4. Silences that go on forever
Whenever I have told friends from the UK or Spain, or Italy, that when Germans don't have anything interesting to say, they would prefer to say nothing at all, the response has been impressively consistent.
'But that's madness. If people waited until they had something interesting to say, no one would ever say anything at all!'
This observation many go some way towards explaining the extraordinary tolerance for silence in Germany.
People in Germany don't ask one another how they are. On principle, they are rarely willing to engage in conversations about the weather. Instead, they marshal their mental powers, waiting for inspiration to strike, an idea or insight with sufficient power to make the people around them reconsider everything they know about the world.
In order to survive the silences that are the inevitable result of this approach, it is crucial to think of this as an act of defiance, an admirable refusal to be bullied by the pace of the modern world into speaking flippantly, superficially, and without due consideration.

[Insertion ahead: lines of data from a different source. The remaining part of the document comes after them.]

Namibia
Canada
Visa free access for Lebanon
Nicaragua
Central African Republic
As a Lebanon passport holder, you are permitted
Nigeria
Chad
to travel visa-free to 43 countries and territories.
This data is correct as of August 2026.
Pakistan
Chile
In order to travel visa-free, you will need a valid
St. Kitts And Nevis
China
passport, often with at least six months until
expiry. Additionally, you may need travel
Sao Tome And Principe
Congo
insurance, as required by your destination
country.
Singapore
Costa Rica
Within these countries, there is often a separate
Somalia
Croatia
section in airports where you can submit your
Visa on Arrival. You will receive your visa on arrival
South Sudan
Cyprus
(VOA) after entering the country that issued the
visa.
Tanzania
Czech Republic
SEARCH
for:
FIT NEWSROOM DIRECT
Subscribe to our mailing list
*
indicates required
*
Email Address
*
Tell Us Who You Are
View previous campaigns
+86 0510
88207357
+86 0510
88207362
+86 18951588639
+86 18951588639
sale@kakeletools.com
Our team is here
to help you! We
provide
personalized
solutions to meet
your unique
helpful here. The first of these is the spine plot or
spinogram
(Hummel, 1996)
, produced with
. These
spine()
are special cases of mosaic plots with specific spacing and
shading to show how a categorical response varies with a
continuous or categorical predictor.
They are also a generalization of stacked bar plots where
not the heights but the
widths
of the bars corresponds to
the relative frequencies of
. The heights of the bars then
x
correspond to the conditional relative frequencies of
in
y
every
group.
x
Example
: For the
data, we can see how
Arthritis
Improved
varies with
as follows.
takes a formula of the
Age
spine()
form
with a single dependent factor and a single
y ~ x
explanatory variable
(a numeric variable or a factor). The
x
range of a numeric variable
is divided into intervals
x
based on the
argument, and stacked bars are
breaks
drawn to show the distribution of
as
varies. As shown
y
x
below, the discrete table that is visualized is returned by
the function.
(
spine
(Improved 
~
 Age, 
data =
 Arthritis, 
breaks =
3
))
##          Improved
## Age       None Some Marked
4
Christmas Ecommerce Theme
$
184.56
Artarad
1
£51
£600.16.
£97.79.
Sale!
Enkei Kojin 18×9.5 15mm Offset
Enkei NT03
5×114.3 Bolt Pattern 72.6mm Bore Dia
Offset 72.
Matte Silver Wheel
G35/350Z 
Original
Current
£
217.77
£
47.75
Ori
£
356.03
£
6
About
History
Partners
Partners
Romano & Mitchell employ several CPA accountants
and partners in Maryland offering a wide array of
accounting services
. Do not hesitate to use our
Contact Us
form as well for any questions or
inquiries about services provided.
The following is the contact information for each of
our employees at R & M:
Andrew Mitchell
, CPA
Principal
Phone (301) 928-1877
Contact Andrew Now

And, in truth, I do find I listen to people more carefully in Germany than I do in the UK – knowing that the speaker will generally be allowed to get to the end of their sentence, and that I will then have time to think and craft a response. And sometimes, very occasionally, I really do find myself looking at the world in a different way.
At other times, however, I have to make a joke. The silence gets too much for me. The air of profundity has to be skewered. I know that no one will laugh – still less suddenly decide to help me build a mighty tower of hilarity – but I just can't help myself.